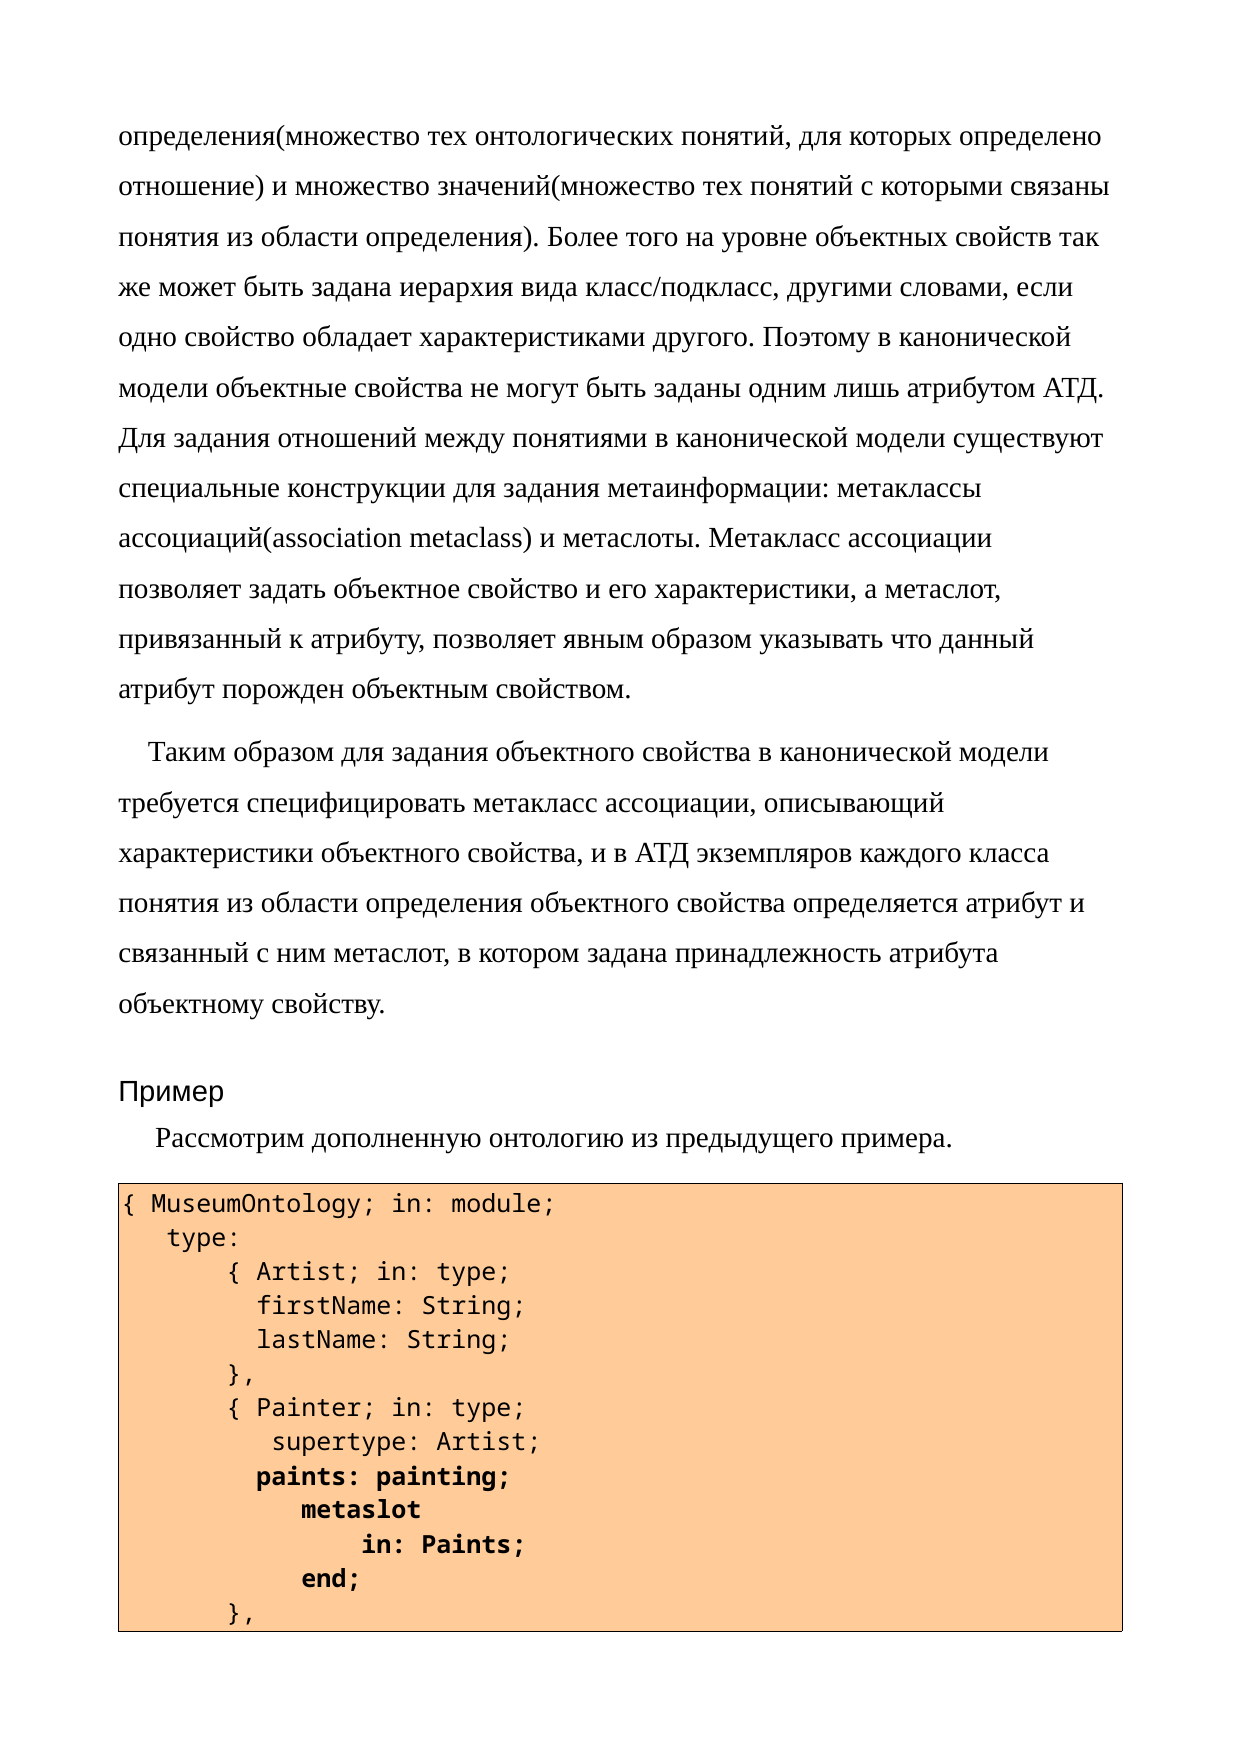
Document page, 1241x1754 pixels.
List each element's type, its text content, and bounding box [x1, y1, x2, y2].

title Пример [118, 1074, 1122, 1107]
text Рассмотрим дополненную онтологию из предыдущего примера. [118, 1120, 1122, 1153]
text определения(множество тех онтологических понятий, для которых определено отношение) и множество значений(множество тех понятий с которыми связаны понятия из области определения). Более того на уровне объектных свойств так же может быть задана иерархия вида класс/подкласс, другими словами, если одно свойство обладает характеристиками другого. Поэтому в канонической модели объектные свойства не могут быть заданы одним лишь атрибутом АТД. Для задания отношений между понятиями в канонической модели существуют специальные конструкции для задания метаинформации: метаклассы ассоциаций(association metaclass) и метаслоты. Метакласс ассоциации позволяет задать объектное свойство и его характеристики, а метаслот, привязанный к атрибуту, позволяет явным образом указывать что данный атрибут порожден объектным свойством. [118, 118, 1122, 705]
text { MuseumOntology; in: module; type: { Artist; in: type; firstName: String; lastName: String; }, { Painter; in: type; supertype: Artist; paints: painting; metaslot in: Paints; end; }, [119, 1184, 1122, 1631]
text Таким образом для задания объектного свойства в канонической модели требуется специфицировать метакласс ассоциации, описывающий характеристики объектного свойства, и в АТД экземпляров каждого класса понятия из области определения объектного свойства определяется атрибут и связанный с ним метаслот, в котором задана принадлежность атрибута объектному свойству. [118, 734, 1122, 1019]
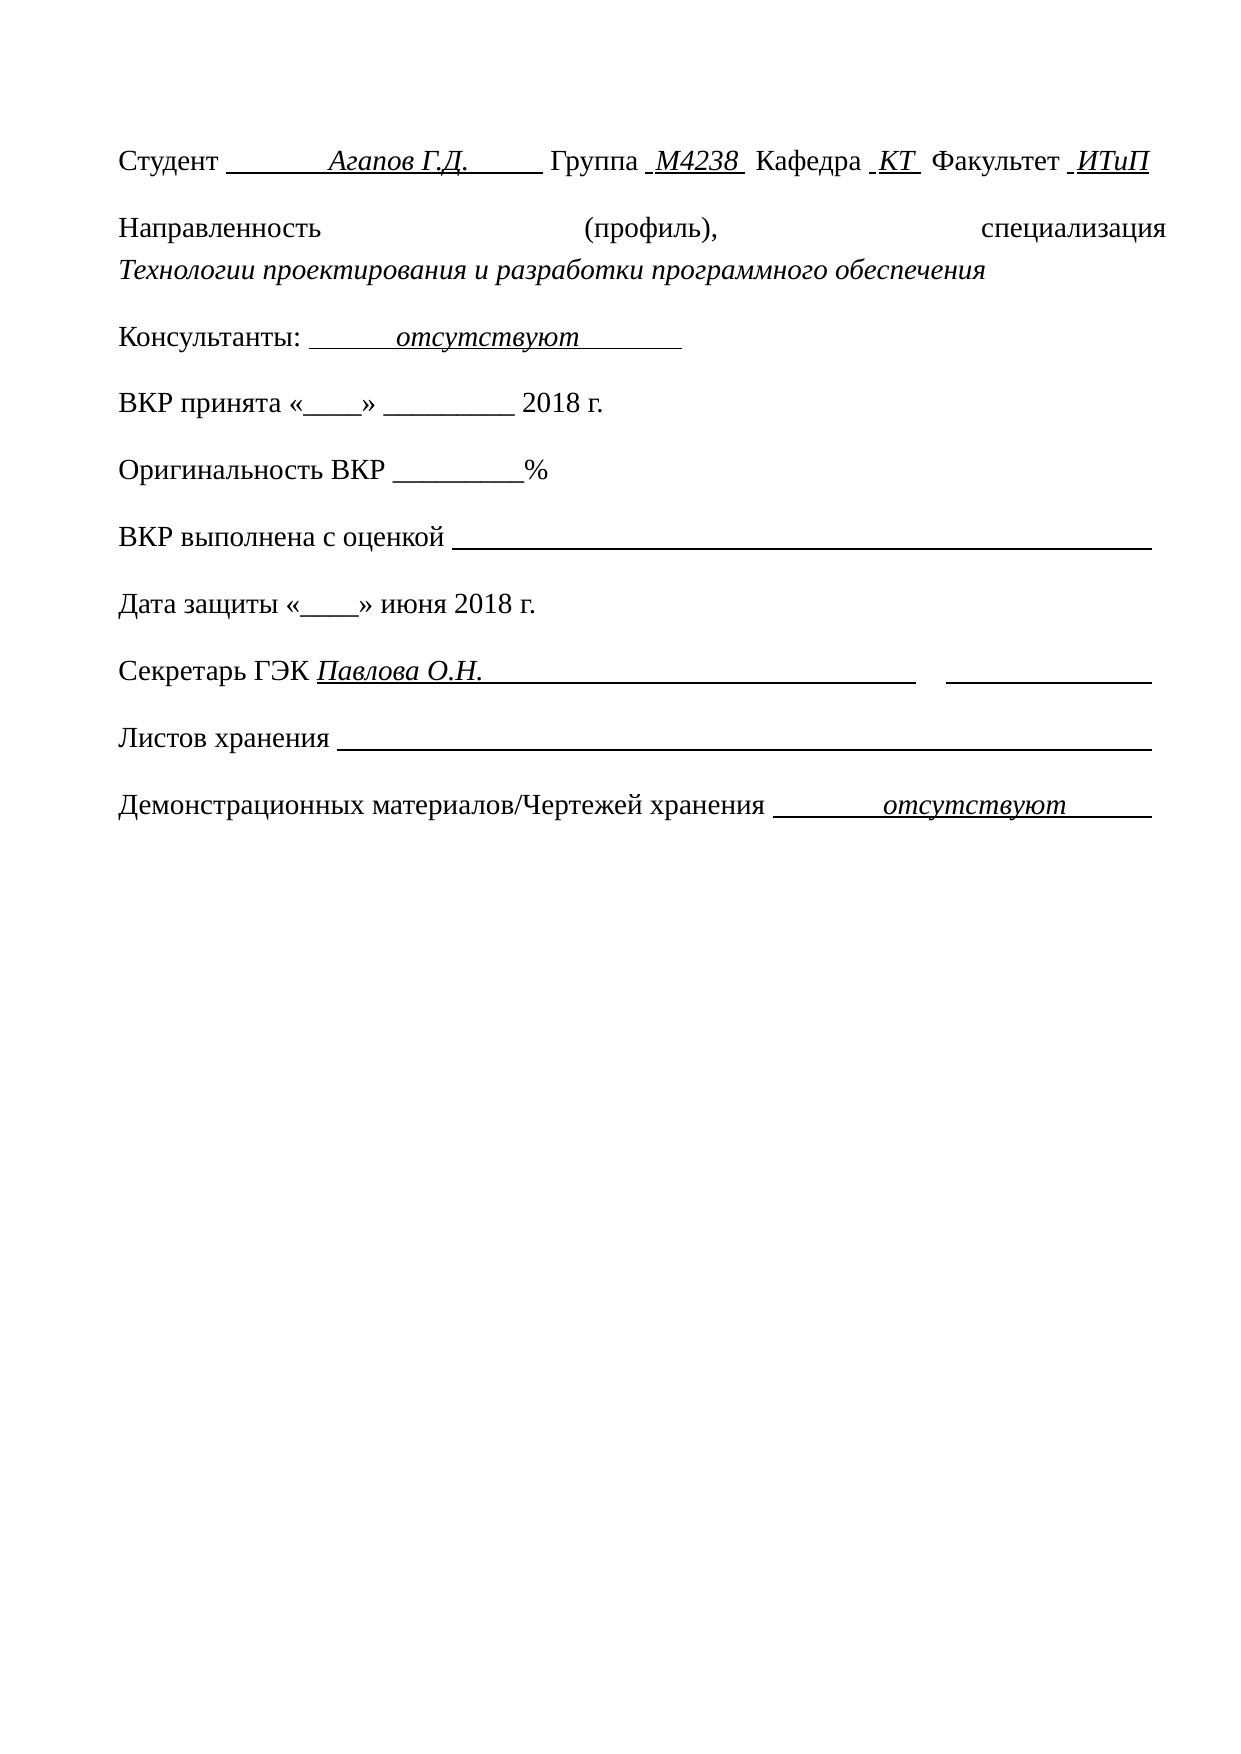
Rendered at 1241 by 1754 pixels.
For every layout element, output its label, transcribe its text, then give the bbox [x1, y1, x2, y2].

=====

■ REQUIREMENTS: Switch "pixels" to "px" throughout the rows above and give all their lines again, changing nothing else. Leave out the pictures.

■ THE OUTPUT:
Document page, 1241x1754 px.
List each element's type, its text content, and bounding box [x1, y1, x2, y2].

title Пример [118, 1074, 1122, 1107]
text Рассмотрим дополненную онтологию из предыдущего примера. [118, 1120, 1122, 1153]
text определения(множество тех онтологических понятий, для которых определено отношение) и множество значений(множество тех понятий с которыми связаны понятия из области определения). Более того на уровне объектных свойств так же может быть задана иерархия вида класс/подкласс, другими словами, если одно свойство обладает характеристиками другого. Поэтому в канонической модели объектные свойства не могут быть заданы одним лишь атрибутом АТД. Для задания отношений между понятиями в канонической модели существуют специальные конструкции для задания метаинформации: метаклассы ассоциаций(association metaclass) и метаслоты. Метакласс ассоциации позволяет задать объектное свойство и его характеристики, а метаслот, привязанный к атрибуту, позволяет явным образом указывать что данный атрибут порожден объектным свойством. [118, 118, 1122, 705]
text { MuseumOntology; in: module; type: { Artist; in: type; firstName: String; lastName: String; }, { Painter; in: type; supertype: Artist; paints: painting; metaslot in: Paints; end; }, [119, 1184, 1122, 1631]
text Таким образом для задания объектного свойства в канонической модели требуется специфицировать метакласс ассоциации, описывающий характеристики объектного свойства, и в АТД экземпляров каждого класса понятия из области определения объектного свойства определяется атрибут и связанный с ним метаслот, в котором задана принадлежность атрибута объектному свойству. [118, 734, 1122, 1019]
Rendered at 1241 by 1754 px.
For every layout element, output its label, transcribe its text, then give the bbox [x1, y1, x2, y2].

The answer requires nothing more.